Search code examples
pandasapache-sparkdatabricksetldelta-lake

Unreasonable memory consumption for delta lake on pandas


I am working on Databricks using Delta Lake.

I have a dataset that is approx 1.9GB in size (parquet format). I am trying to convert this dataset to a Delta Table and I was able to successfully create such table with spark without any problems.

This dataset is used in a pretty standard ETL pipeline.

However, in my specific use case (due to some legacy code that works only in pandas), some processing requires pandas, so what I was willing to do is to cast my delta table from spark to pandas using my_pandas_df = my_delta_table.select("*").toPandas().

The code works fine, but I noticed an unreasonable consumption of memory because of this command.

If I read the original parquet dataset with pandas.read_parquet() I have this memory footprint on my databricks cluster: Pandas read parquet memory footprint

However, if I read the Delta Table with Spark and then cast it to pandas, I obtain this very different memory footprint: Delta table memory footprint

As you might notice, the memory consumption is MUCH higher for the same identical dataset.

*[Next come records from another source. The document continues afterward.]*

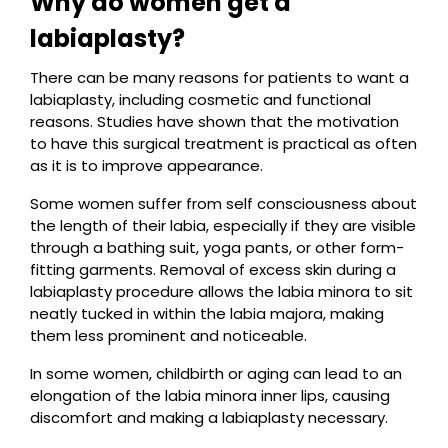
Why do women get a
labiaplasty?
There can be many reasons for patients to want a
labiaplasty, including cosmetic and functional
reasons. Studies have shown that the motivation
to have this surgical treatment is practical as often
as it is to improve appearance.
Some women suffer from self consciousness about
the length of their labia, especially if they are visible
through a bathing suit, yoga pants, or other form-
fitting garments. Removal of excess skin during a
labiaplasty procedure allows the labia minora to sit
neatly tucked in within the labia majora, making
them less prominent and noticeable.
In some women, childbirth or aging can lead to an
elongation of the labia minora inner lips, causing
discomfort and making a labiaplasty necessary.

Considering that Delta is using parquet files under the hood, I can't understand why there is such a huge difference in memory consumption for the same identical data.

Any ideas?


Solution

  • In the end I solved the problem by relying of the delta-rs library for python.

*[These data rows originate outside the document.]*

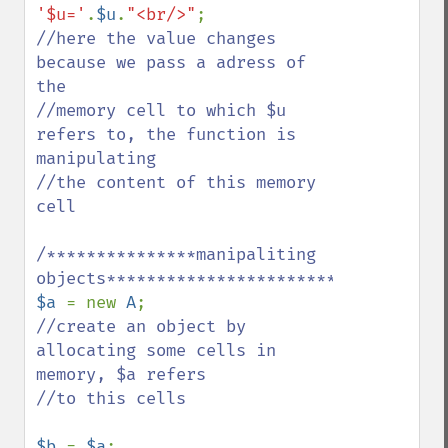
'$u='
.
$u
.
"<br/>"
//here the value changes 
because we pass a adress of 
the 

//memory cell to which $u 
refers to, the function is 
manipulating

//the content of this memory 
cell 

/***************manipaliting 
$a 
= new 
A
//create an object by 
allocating some cells in 
memory, $a refers 

//to this cells

$b 
= 
$a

    I ran the following code:

    !pip install deltalake # Just to report which library I installed and how
    
    from deltalake import DeltaTable
    
    dt = DeltaTable("path_to_my_table/")
    pandas_table = dt.to_pandas()
    

    This way I was able to cast a delta table to pandas without having memory leakage and in a reasonable time (8millions rows x 400 columns loaded in 5 minutes).

    NB: Be extra careful about partitioning in your underlying parquet files in the Delta table. It highly impacts the performance of the reading!